• [Textabschnitt]:
___

4 Darstellung der Ertragsteuern nach IFRS
Wie bereits dargelegt, umfassen die Ertragsteuern alle in- und ausländischen Steuern auf Grundlage des zu versteuernden Einkommens. Der ausgewiesene Ertragsteueraufwand entspricht folglich der Summe des Betrags aus tatsächlichen Ertragsteuern und latenten Steuern.
4.1 Tatsächliche Ertragsteuern (Ansatz, Bewertung und Ausweis)
Die tatsächlichen Ertragsteuern werden im Kontext des Steuercontrollings auch als „laufende Steuern“ bezeichnet und bemessen sich nach den nationalen bzw. lokalen Steuervorschriften.13 Für die Ermittlung der tatsächlichen Ertragsteuern sind bis zum Eintreffen des Steuerbescheids (Festsetzung) die Höhe der Ertragsteuern mithilfe einer Überleitungsrechnung (vgl. Kapitel 2.2.2) sachgerecht zu schätzen und erfolgswirksam in der zu zahlenden Periode als Steuerrückstellung zu erfassen. Die zu zahlenden Ertragsteuern an die Finanzbehörde werden in der Bilanz unter den Schulden ausgewiesen. Sofern die bereits bezahlten Ertragsteuern die tatsächlich geschuldeten Ertragsteuern übersteigen, ist die Differenz als Vermögenswert zu aktivieren (IAS 12.12). Gleichermaßen wird der Ertragsteueranspruch aufgrund eines steuerlichen Verlustrücktrags bzw. -vortrags behandelt (IAS 12.13 f.). Die tatsächlichen Ertragsteuerschulden sind mit dem Betrag zu bewerten, in dessen Höhe eine Zahlung an die Steuerbehörden erwartet wird, und zwar auf Grundlage von Steuersätzen (und Steuervorschriften), die am Abschlussstichtag gelten oder in Kürze gelten werden (IAS 12.46). Steuerforderungen/ -schulden und Steueraufwendungen/ -erträge unterliegen grundsätzlich einem Saldierungsverbot.14 Eine Saldierung ist unter den Vorrausetzungen des IAS 12.71 nur möglich sofern das Unternehmen ein einklagbares Recht zur Aufrechnung hat und der Ausgleich durch Aufrechnung (Nettozahlung) beabsichtigt ist. Im Konzernabschluss sind diese Vorrausetzungen für alle betroffenen Unternehmen jeweils einzeln zu erfüllen.

___

• [Gegebene Angaben]:

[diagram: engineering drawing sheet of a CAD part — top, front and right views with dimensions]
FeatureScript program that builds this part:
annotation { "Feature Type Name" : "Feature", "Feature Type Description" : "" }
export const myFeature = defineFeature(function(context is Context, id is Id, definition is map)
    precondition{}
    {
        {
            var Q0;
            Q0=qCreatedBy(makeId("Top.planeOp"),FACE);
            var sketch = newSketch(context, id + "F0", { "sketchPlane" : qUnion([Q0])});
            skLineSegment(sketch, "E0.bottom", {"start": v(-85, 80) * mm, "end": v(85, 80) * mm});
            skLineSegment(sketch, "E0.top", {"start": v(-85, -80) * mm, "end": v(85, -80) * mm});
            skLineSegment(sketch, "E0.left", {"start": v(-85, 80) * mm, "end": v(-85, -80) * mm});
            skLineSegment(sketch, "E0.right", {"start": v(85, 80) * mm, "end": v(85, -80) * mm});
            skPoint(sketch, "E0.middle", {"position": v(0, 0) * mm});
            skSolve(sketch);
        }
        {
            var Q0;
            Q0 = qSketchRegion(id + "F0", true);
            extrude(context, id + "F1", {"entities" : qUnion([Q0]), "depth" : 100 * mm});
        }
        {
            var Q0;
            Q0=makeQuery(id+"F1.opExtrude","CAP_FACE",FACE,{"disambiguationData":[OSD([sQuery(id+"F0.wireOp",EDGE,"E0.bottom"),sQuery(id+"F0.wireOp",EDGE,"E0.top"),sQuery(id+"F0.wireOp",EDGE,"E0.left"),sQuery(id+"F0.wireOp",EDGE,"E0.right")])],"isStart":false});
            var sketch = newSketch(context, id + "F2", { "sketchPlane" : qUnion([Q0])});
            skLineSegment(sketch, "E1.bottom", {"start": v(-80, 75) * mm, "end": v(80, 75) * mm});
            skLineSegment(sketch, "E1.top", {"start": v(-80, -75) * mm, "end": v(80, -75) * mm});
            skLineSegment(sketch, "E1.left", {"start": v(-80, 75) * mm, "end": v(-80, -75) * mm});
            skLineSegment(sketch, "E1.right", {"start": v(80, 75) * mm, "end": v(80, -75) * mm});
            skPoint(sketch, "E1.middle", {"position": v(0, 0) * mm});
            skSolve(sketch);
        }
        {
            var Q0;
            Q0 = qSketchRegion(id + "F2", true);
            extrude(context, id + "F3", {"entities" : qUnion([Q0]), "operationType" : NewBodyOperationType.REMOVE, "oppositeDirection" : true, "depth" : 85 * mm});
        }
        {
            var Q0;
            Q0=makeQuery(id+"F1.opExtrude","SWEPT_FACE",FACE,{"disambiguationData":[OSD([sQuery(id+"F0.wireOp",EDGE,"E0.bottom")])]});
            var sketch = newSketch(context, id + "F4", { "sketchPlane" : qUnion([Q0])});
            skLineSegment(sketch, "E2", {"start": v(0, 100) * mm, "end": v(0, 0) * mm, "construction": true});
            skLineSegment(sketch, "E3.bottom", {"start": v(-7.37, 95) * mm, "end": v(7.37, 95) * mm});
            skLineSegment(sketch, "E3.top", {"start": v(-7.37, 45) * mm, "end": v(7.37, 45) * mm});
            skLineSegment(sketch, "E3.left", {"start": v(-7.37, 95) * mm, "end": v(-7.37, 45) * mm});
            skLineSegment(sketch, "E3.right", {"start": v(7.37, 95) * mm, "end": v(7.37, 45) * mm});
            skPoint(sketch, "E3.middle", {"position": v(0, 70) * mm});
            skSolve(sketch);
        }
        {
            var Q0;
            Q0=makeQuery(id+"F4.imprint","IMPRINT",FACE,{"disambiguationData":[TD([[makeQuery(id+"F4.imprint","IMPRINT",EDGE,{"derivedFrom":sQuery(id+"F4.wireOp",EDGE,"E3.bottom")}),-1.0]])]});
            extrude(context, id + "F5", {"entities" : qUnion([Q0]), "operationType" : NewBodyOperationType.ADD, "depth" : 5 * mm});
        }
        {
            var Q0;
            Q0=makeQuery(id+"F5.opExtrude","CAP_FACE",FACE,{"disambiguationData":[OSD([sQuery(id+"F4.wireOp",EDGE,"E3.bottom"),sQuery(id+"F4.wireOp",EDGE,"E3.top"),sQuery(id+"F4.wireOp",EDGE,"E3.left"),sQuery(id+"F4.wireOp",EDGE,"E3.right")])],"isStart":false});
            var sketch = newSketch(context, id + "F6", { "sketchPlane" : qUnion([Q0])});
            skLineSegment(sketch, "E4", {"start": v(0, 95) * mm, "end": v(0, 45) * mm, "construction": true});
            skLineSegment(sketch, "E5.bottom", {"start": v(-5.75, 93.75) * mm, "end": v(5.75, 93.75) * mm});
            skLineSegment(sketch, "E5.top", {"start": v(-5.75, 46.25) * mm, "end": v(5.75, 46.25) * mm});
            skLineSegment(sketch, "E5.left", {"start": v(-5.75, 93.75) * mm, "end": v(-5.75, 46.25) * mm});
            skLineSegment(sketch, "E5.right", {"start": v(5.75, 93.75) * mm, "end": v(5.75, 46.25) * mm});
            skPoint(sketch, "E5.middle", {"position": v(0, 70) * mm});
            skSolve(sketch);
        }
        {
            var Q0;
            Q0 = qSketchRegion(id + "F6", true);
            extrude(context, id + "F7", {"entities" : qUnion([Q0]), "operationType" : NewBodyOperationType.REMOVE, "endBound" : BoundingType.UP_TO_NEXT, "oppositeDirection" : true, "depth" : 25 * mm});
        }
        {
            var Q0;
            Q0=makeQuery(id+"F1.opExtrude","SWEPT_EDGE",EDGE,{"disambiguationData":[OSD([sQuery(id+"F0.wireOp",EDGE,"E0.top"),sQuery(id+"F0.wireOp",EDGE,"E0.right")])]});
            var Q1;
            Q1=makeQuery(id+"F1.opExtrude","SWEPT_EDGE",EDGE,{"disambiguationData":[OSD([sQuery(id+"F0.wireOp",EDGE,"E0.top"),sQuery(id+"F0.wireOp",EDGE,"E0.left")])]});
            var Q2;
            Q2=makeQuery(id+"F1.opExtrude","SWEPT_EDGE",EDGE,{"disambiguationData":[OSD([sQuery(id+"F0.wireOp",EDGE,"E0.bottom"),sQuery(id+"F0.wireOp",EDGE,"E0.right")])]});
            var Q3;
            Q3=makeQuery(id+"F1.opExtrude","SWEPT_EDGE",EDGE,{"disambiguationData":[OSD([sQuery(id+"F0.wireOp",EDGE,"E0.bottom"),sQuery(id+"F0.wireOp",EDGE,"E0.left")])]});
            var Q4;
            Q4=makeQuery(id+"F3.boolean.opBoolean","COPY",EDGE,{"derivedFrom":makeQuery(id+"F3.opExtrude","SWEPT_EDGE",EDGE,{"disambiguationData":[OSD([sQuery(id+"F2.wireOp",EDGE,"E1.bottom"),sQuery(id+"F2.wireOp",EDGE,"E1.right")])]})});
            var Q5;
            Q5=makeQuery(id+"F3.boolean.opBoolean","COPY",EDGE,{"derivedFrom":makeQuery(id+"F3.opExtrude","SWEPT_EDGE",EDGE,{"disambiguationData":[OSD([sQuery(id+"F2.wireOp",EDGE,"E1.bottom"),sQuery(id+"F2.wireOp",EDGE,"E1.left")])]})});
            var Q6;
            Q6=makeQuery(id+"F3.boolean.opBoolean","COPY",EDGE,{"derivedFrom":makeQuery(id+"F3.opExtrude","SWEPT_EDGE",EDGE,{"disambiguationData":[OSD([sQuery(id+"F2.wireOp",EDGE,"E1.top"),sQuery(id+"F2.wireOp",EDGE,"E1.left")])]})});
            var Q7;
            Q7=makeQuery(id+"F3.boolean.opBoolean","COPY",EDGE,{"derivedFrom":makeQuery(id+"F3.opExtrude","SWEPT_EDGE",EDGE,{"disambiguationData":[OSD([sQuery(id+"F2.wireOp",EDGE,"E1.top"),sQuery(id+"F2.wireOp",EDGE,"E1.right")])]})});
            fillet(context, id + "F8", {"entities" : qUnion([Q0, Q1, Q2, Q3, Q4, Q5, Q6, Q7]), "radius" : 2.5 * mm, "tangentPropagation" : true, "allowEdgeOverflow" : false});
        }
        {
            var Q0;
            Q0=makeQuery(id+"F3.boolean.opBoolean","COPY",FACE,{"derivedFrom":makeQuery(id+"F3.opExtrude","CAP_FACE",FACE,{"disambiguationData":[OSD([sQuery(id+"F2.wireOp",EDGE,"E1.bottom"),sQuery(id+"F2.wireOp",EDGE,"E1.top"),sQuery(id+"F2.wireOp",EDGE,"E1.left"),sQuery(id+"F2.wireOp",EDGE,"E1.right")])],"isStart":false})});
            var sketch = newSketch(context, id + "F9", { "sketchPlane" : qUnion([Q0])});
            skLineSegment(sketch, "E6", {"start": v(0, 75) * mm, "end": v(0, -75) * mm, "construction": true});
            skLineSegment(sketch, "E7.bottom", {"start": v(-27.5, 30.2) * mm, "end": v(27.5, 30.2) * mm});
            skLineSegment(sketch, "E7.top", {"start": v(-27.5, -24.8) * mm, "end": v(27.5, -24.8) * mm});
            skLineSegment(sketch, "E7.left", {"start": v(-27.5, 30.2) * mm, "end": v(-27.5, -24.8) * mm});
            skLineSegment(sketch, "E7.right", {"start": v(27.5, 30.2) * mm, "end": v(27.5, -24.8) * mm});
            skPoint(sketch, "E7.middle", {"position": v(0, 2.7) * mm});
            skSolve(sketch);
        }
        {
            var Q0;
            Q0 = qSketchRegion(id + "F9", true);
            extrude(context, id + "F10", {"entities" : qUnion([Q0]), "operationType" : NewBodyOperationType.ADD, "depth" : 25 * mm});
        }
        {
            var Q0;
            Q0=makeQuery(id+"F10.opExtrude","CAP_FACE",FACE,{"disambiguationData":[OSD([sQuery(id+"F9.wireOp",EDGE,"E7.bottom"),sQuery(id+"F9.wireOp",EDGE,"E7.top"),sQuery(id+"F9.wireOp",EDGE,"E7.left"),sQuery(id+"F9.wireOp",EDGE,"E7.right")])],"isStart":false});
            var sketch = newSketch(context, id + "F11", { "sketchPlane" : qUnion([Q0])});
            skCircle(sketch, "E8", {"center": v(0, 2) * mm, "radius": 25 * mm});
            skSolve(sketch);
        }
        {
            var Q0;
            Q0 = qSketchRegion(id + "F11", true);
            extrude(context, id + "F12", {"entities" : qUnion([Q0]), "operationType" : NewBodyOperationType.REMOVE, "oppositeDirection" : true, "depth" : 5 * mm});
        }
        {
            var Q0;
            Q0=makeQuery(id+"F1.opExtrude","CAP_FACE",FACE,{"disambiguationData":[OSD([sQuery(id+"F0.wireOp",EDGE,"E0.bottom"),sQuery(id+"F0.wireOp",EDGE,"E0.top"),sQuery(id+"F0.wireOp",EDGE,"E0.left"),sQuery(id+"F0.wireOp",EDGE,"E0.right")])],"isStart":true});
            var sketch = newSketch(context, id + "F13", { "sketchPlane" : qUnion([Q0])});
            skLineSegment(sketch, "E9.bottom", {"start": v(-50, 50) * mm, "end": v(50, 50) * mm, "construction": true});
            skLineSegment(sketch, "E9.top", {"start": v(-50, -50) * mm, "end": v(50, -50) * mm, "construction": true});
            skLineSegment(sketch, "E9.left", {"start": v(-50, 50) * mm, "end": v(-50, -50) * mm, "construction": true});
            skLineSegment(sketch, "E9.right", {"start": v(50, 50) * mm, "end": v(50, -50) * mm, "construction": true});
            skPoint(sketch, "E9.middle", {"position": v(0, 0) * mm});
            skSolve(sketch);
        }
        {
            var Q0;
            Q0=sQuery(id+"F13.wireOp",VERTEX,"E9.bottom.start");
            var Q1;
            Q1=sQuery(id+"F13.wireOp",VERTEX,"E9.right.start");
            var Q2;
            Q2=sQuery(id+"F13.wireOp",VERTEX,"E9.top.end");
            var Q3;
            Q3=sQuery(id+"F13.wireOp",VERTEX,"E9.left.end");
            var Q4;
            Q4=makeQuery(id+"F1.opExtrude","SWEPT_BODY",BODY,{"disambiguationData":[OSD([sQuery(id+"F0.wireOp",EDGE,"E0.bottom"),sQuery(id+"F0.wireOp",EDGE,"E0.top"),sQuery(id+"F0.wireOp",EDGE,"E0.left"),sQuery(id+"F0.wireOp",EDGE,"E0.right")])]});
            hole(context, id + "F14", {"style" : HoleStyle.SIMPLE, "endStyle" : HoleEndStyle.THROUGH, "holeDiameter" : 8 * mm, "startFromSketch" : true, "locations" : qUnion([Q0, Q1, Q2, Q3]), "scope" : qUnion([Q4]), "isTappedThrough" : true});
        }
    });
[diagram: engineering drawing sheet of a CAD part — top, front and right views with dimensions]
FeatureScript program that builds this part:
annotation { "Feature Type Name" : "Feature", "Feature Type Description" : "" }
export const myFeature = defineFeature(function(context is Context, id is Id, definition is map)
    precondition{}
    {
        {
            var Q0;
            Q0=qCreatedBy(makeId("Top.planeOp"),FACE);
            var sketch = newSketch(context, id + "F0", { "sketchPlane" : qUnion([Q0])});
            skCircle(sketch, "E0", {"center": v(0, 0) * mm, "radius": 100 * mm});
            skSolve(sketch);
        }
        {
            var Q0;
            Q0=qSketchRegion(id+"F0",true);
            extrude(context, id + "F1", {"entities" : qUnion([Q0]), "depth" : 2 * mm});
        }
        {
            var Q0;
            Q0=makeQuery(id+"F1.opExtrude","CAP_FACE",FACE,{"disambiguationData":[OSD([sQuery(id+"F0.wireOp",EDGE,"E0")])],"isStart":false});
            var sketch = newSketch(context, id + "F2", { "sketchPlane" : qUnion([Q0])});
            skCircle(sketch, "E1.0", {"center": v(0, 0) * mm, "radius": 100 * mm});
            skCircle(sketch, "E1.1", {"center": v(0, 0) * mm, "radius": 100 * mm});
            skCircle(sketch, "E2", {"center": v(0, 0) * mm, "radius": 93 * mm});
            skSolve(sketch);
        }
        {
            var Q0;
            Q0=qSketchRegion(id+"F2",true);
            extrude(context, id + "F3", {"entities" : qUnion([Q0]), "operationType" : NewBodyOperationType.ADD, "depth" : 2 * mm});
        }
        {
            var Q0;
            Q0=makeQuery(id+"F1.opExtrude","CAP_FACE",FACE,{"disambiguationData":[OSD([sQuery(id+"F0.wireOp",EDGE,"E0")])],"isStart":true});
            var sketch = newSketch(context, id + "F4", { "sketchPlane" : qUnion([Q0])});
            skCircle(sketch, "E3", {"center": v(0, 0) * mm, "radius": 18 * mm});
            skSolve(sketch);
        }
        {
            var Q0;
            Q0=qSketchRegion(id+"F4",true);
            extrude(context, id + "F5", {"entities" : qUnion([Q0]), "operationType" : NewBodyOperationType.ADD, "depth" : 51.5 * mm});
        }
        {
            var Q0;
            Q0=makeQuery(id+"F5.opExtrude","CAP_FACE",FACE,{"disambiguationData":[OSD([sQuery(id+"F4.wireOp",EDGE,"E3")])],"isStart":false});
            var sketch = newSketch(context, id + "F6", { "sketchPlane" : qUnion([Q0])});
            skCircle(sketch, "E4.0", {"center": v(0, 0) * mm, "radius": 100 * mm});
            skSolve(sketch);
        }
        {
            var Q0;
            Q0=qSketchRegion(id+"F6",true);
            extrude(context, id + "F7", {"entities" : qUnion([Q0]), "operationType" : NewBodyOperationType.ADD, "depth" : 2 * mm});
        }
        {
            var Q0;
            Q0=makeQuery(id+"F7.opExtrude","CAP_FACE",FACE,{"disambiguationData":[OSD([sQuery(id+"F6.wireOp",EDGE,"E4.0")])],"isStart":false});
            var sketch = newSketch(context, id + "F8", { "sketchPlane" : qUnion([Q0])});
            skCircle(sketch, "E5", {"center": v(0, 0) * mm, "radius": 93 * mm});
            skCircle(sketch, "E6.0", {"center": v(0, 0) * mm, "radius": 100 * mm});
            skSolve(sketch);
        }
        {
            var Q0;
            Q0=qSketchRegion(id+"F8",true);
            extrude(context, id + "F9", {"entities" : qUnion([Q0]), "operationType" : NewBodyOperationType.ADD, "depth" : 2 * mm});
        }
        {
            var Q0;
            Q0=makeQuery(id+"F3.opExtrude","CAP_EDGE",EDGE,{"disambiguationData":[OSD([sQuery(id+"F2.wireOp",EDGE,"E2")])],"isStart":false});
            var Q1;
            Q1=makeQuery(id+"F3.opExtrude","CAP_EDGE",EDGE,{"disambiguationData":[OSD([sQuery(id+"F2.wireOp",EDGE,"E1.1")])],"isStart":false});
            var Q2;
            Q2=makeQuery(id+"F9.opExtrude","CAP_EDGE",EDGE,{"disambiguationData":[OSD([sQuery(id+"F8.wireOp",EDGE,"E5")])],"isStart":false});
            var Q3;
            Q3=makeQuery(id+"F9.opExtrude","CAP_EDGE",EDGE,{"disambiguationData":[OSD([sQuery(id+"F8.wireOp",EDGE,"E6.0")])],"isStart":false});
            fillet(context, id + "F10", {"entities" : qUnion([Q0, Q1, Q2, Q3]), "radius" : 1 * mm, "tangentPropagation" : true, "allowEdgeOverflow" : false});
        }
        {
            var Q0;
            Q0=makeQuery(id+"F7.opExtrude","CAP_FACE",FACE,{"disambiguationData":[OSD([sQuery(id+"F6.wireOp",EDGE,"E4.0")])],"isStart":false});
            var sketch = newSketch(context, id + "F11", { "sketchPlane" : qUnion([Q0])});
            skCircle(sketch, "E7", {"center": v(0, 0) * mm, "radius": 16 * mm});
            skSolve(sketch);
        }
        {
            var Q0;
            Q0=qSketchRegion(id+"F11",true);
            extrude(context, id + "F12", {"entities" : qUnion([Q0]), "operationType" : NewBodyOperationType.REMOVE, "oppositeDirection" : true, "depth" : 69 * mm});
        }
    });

___

• [Gegebene Aufgabe]: Bitte übernimm aus dem Text zu den Ertragsteuern nach IFRS wortgetreu die Passage, die mit „4 Darstellung der“ beginnt und bis einschließlich „und latenten Steuern.“ reicht. Die Zeilen werden hierfür nicht gebraucht.

• [Antwort zur Aufgabe]:
4 Darstellung der Ertragsteuern nach IFRS
Wie bereits dargelegt, umfassen die Ertragsteuern alle in- und ausländischen Steuern auf Grundlage des zu versteuernden Einkommens. Der ausgewiesene Ertragsteueraufwand entspricht folglich der Summe des Betrags aus tatsächlichen Ertragsteuern und latenten Steuern.